Performed at the Old Globe's Sheryl and Harvey White Theatre, The Last Match brings pristine blocking and direction to The Old Globe. The performance takes place in an arena theatre, with raised seating encircling a ground-level stage. There’s not a bad seat in the house within this intimate space. Director Gaye Taylor Upchurch ensures that the action rotates in such a way that everyone can see something at all times.
Ziegler’s The Last Match stands out for its use of narration and breaking the fourth wall. Characters Tim and Sergei speak directly to the audience, locking eyes with the crowd as they tell their stories. It’s a little jarring at first—it feels like you’re intruding on a private moment of reflection and vulnerability—but it is from the intimacy of speaking directly to the audience that some of the most raw and powerful moments of the show are created.
And oh, does this show have a slew of raw moments. Tim Porter (Patrick J Adams) and his wife Mallory (Troian Bellisario) are without a doubt the emotional centerpiece of the production. From Mallory’s heartbreaking inability to carry a child full term, to Tim’s personal struggle with growing too old to continue playing the game he loves, the pair face one obstacle after another in The Last Match’s most breathtaking scenes. In regards to performance, Bellisario is the true star of the production. The pain, anguish, and even fear that she exudes throughout the play are unnerving. Throughout the opening show, whenever Bellisario was onstage the audience fell into a dead silence, so strong is her performance. Adams, too, possesses a captivating charisma throughout the entire production, but he ultimately shines brightest when playing opposite Bellisario. Those scenes between Adams and Bellisario bring forth a softness and depth of emotion from the often cocky character of Tim. The chemistry between the pair is palpable, though that is to be expected; Bellisario and Adams are engaged in real life.

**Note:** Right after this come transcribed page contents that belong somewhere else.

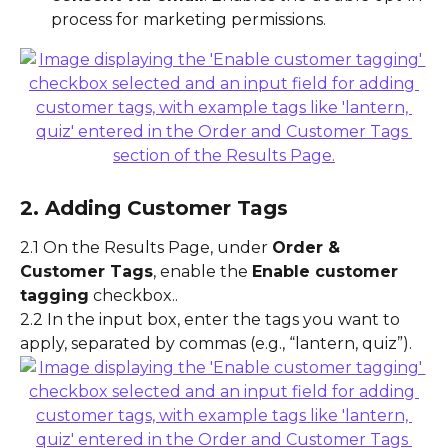
process for marketing permissions.
2. Adding Customer Tags
2.1 On the Results Page, under 
Order & 
Customer Tags
, enable the 
Enable customer 
tagging
 checkbox..
2.2 In the input box, enter the tags you want to 
apply, separated by commas (e.g., “lantern, quiz”).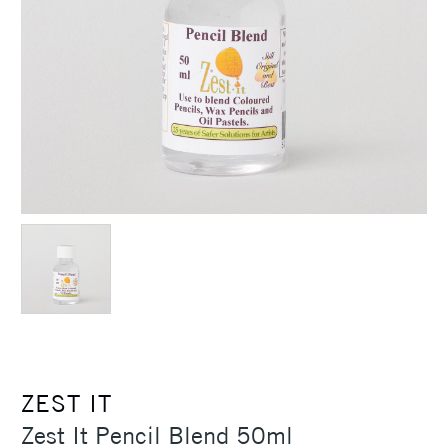
ZEST IT
Zest It Pencil Blend 50ml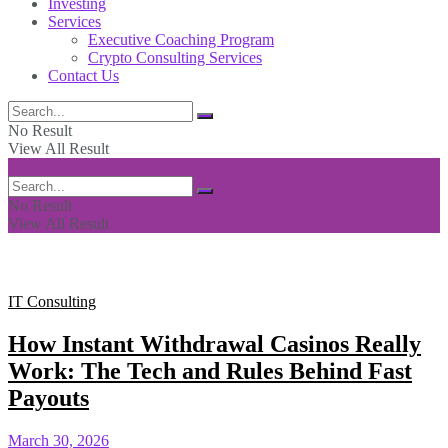
Investing
Services
Executive Coaching Program
Crypto Consulting Services
Contact Us
No Result
View All Result
No Result
View All Result
IT Consulting
How Instant Withdrawal Casinos Really
Work: The Tech and Rules Behind Fast
Payouts
March 30, 2026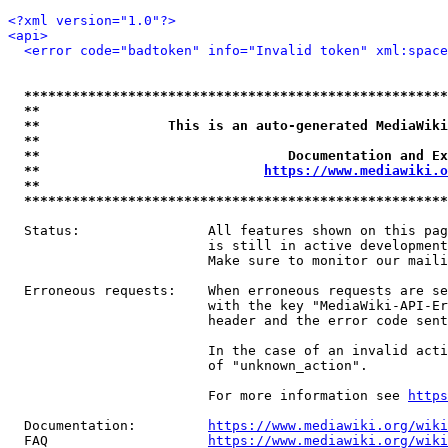
<?xml version="1.0"?>
<api>
<error code="badtoken" info="Invalid token" xml:space
*****************************************************
**                                                   
**                This is an auto-generated MediaWiki
**                                                   
**                               Documentation and Ex
**                            
https://www.mediawiki.o
**                                                   
*****************************************************
  Status:                All features shown on this pag
                         is still in active development
                         Make sure to monitor our maili
  Erroneous requests:    When erroneous requests are se
                         with the key "MediaWiki-API-Er
                         header and the error code sent
                         In the case of an invalid acti
                         of "unknown_action".

                         For more information see 
https
  Documentation:         
https://www.mediawiki.org/wik
  FAQ                    
https://www.mediawiki.org/wiki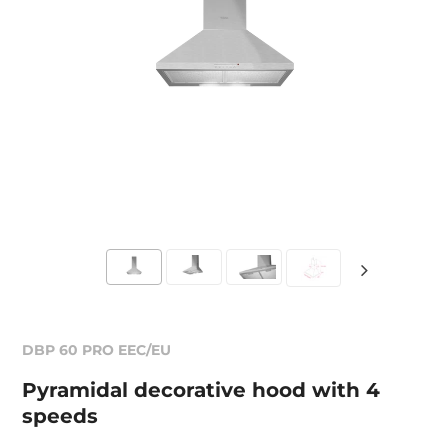
DBP 60 PRO EEC/EU
Pyramidal decorative hood with 4
speeds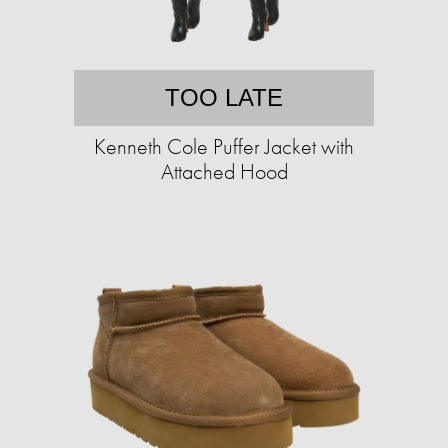
TOO LATE
Kenneth Cole Puffer Jacket with
Attached Hood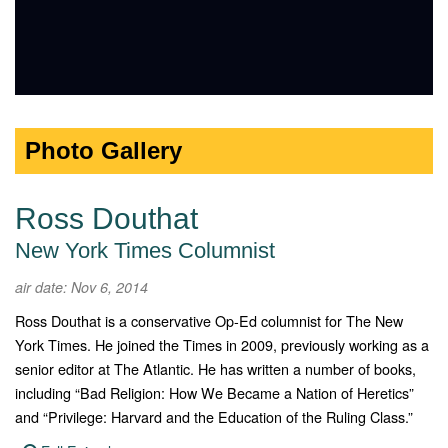
Photo Gallery
Ross Douthat
New York Times Columnist
air date: Nov 6, 2014
Ross Douthat is a conservative Op-Ed columnist for The New
York Times. He joined the Times in 2009, previously working as a
senior editor at The Atlantic. He has written a number of books,
including “Bad Religion: How We Became a Nation of Heretics”
and “Privilege: Harvard and the Education of the Ruling Class.”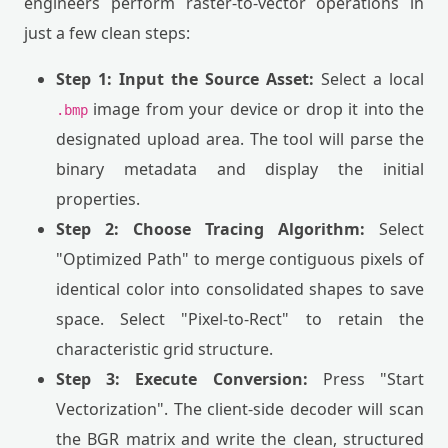
engineers perform raster-to-vector operations in
just a few clean steps:
Step 1: Input the Source Asset:
Select a local
image from your device or drop it into the
.bmp
designated upload area. The tool will parse the
binary metadata and display the initial
properties.
Step 2: Choose Tracing Algorithm:
Select
"Optimized Path" to merge contiguous pixels of
identical color into consolidated shapes to save
space. Select "Pixel-to-Rect" to retain the
characteristic grid structure.
Step 3: Execute Conversion:
Press "Start
Vectorization". The client-side decoder will scan
the BGR matrix and write the clean, structured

Writer Anna Ziegler's script does a wonderful job of balancing the harsh moments within The Last Match with much-needed comedy. Bringing some levity to the story are Sergei (Alex Mickiewicz) and his girlfriend Galina (Natalia Payne). The often blunt Galina and the surprisingly cowed Sergei make for a off-kilter pairing that you can’t help but support. Payne and Mickiewicz rake in the majority of the laughs with their often cantankerous relationship without turning the characters into flat caricatures. In truth, all four members of this cast gave incredible performances.
However, viewers of The Last Match should definitely take heed: unlike the SDMT’s production of Ragtime, in which I recommend attending the show without reading any spoilers or outside context, having a working knowledge of tennis will absolutely enhance your enjoyment of The Last Match. Don’t get me wrong, the play is perfectly lovely even if you aren’t sure what a foot fault is, but The Last Match includes enough tennis jargon that a brief crash course in terms isn’t a bad idea. Page P13 of The Old Globe's provided program offers such a handy tennis dictionary, and I strongly recommend you check it out before the play begins.
Ultimately, The Last Match is a tale of the overwhelming pressure to succeed and how our own mortality sometimes stands in the way. Though not exactly uplifting, this show is thoughtful, poignant, and true to life. It is not afraid to present a harsh reality: nothing lasts, and it’s just as well because as Tim, Mallory, Sergei, and even Galina prove, nothing in life is ever enough.
The Last Match is definitely a must-see show! Production runs until March 13th, 2016. Tickets can be purchased via The Old Globe.